Classnotes | UNIX03 | RecentChanges | Preferences As a system administrator, you are aware of the security problems associated with weak and default passwords. You know that you never log directly as root, but instead log in as yourself (a non-priviledged user) and su to root. You have your account and root's account protected by an impenetratable and complex password with letters, numbers, symbols. But how are your users doing?
Unless you have very serious users, chances are they will have easy to crack, simple, and even default passwords. They will have these in-spite of system policies, admonishment from you, and even knowing the threats involved. Each user's insecure password is another path by way malicious crackers can gain entrance to your system.
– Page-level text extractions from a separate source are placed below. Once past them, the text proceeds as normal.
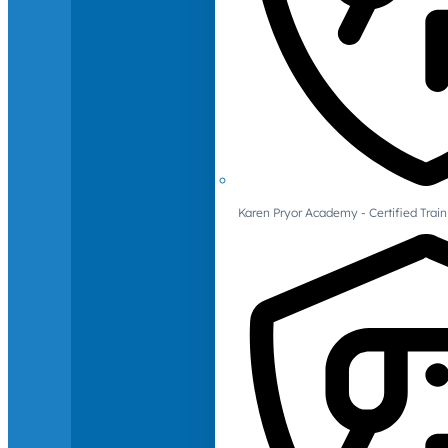
Karen Pryor Academy - Certified Train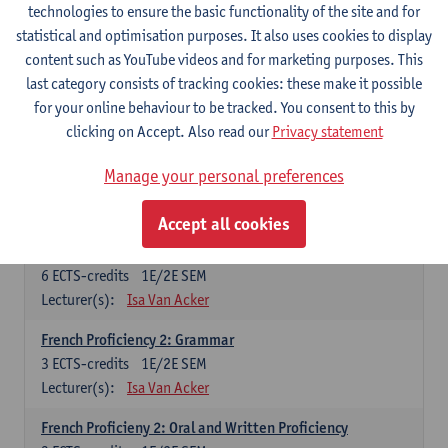
technologies to ensure the basic functionality of the site and for
Lecturer(s):
Frank Brisard
Peter Petré
statistical and optimisation purposes. It also uses cookies to display
content such as YouTube videos and for marketing purposes. This
French
last category consists of tracking cookies: these make it possible
Compulsory courses
for your online behaviour to be tracked. You consent to this by
clicking on Accept. Also read our
Privacy statement
French Grammar
6
ECTS-credits
1E/2E SEM
Manage your personal preferences
Lecturer(s):
Katrien Lievois
Accept all cookies
French Proficiency and Culture 1: Oral and Writing
Proficiency
6
ECTS-credits
1E/2E SEM
Lecturer(s):
Isa Van Acker
French Proficiency 2: Grammar
3
ECTS-credits
1E/2E SEM
Lecturer(s):
Isa Van Acker
French Proficieny 2: Oral and Written Proficiency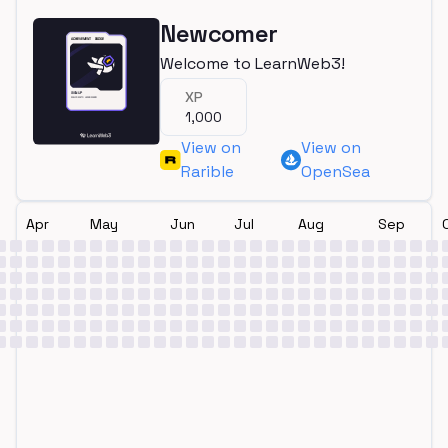
Newcomer
Welcome to LearnWeb3!
XP
1,000
View on
View on
Rarible
OpenSea
Apr
May
Jun
Jul
Aug
Sep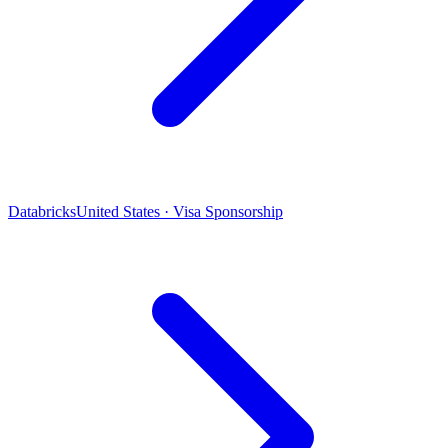
Databricks
United States · Visa Sponsorship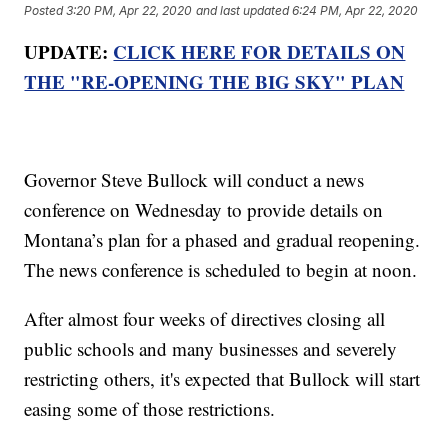
Posted
3:20 PM, Apr 22, 2020
and last updated
6:24 PM, Apr 22, 2020
UPDATE:
CLICK HERE FOR DETAILS ON
THE "RE-OPENING THE BIG SKY" PLAN
Governor Steve Bullock will conduct a news
conference on Wednesday to provide details on
Montana’s plan for a phased and gradual reopening.
The news conference is scheduled to begin at noon.
After almost four weeks of directives closing all
public schools and many businesses and severely
restricting others, it's expected that Bullock will start
easing some of those restrictions.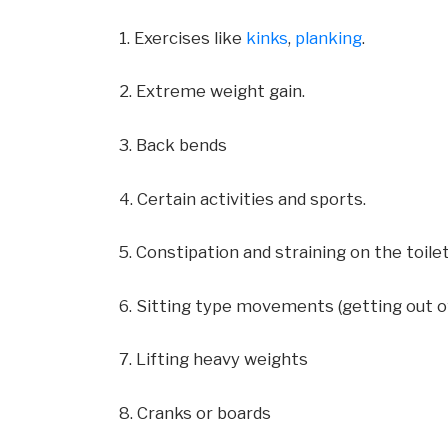
1. Exercises like
kinks
,
planking
.
2. Extreme weight gain.
3. Back bends
4. Certain activities and sports.
5. Constipation and straining on the toile
6. Sitting type movements (getting out o
7. Lifting heavy weights
8. Cranks or boards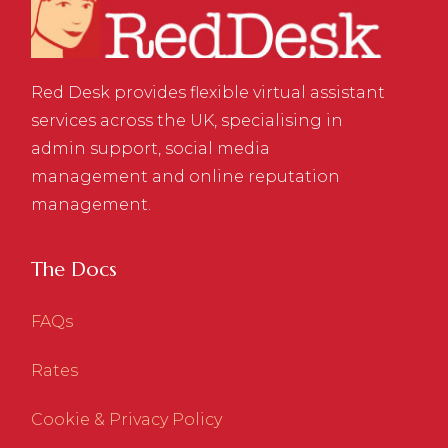
Red Desk provides flexible virtual assistant
services across the UK, specialising in
admin support, social media
management and online reputation
management.
The Docs
FAQs
Rates
Cookie & Privacy Policy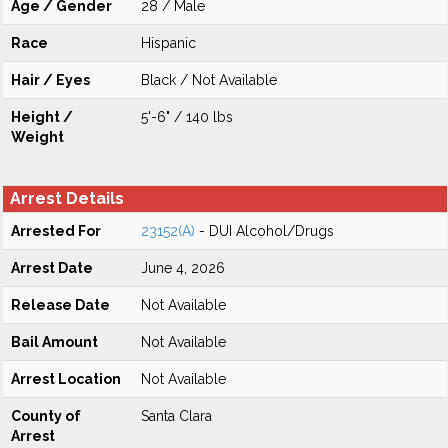
Age / Gender
28 / Male
Race
Hispanic
Hair / Eyes
Black / Not Available
Height /
5'-6" / 140 lbs
Weight
Arrest Details
Arrested For
23152(A)
- DUI Alcohol/Drugs
Arrest Date
June 4, 2026
Release Date
Not Available
Bail Amount
Not Available
Arrest Location
Not Available
County of
Santa Clara
Arrest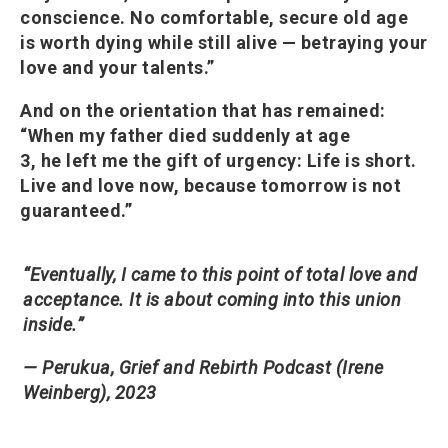
conscience. No comfortable, secure old age
is worth dying while still alive — betraying your
love and your talents.”
And on the orientation that has remained:
“When my father died suddenly at age
3, he left me the gift of urgency: Life is short.
Live and love now, because tomorrow is not
guaranteed.”
“Eventually, I came to this point of total love and
acceptance. It is about coming into this union
inside.”
— Perukua, Grief and Rebirth Podcast (Irene
Weinberg), 2023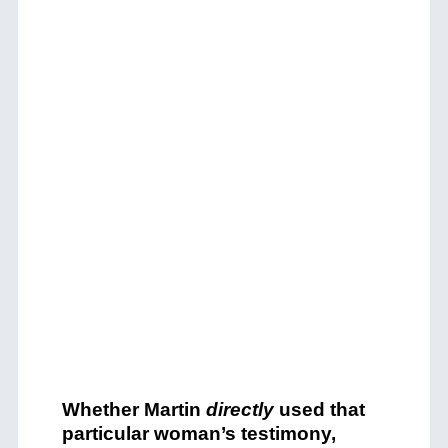
Whether Martin
directly
used that
particular woman’s testimony,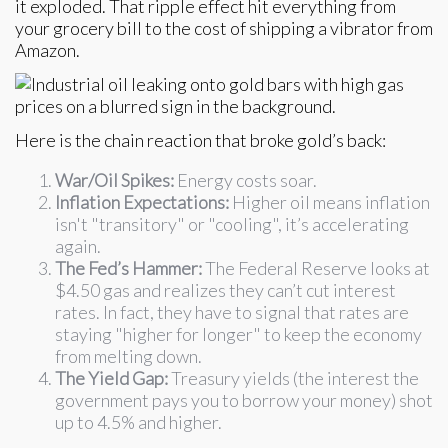
it exploded. That ripple effect hit everything from
your grocery bill to the cost of shipping a vibrator from
Amazon.
Here is the chain reaction that broke gold’s back:
War/Oil Spikes:
Energy costs soar.
Inflation Expectations:
Higher oil means inflation
isn't "transitory" or "cooling", it’s accelerating
again.
The Fed’s Hammer:
The Federal Reserve looks at
$4.50 gas and realizes they can’t cut interest
rates. In fact, they have to signal that rates are
staying "higher for longer" to keep the economy
from melting down.
The Yield Gap:
Treasury yields (the interest the
government pays you to borrow your money) shot
up to 4.5% and higher.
So how do you combat this? Some system administrators and operating system vendors recommend that you have expiring passwords that must be changed every XX days. However, is this really secure? Simply requiring a user to change their password every XX days when that user does not want to have to remember a password in the first place will only cause a user to become less and less diligent in their password designs. It may also cause them to keep a running log near their desk of current and past passwords. If this list falls into the wrong hands and this user begins to cycle the passwords, then that user's account is a very easy and attractive target.
Other system administrators use chroot'ed environments set up for their users (which we touched on last class, and will explore more this class) to limit what damage a compromized account could cause. The problem here is that chrooting requires much more disk space, and will probably not be economical in environments with many users.
On traditional Unix systems, passwords were stored encrypted in /etc/passwd, a world readable file. Since encryptions can easily be broken with brute force, modern Unix systems (and virtually all Linux systems) employ the use of MD5 shadow password files that only root can read. This file is most often located at /etc/shadow. As the book says, "Use of shadowed passwords should be considered mandatory" (p. 42), and if your Unix system does not employ them, then it is probably not worth the hard drive space needed to install it.
One way of testing to see how secure your user's passwords are is by using a program such as crack (which is described in the book) or John the Ripper (my personal favorite, and is cross-platform- http://www.openwall.com/john/) to see if you can crack your own user's passwords. This type of security audit is something you would definately need to get management's approval of before performing.
System Accounts
Some distributions fail to put passwords on some system accounts. In order to ensure that all accounts either have some sort of password, or are disabled, you should check your /etc/password file and ensure that the second field for system accounts either contains a "!!" or "*" (indicating the account is disabled) or contains an "x" (indicating that a shadowed password is being used).
You should also check that your /etc/shadow file contains an encrypted password or one of the above characters in its second column as well.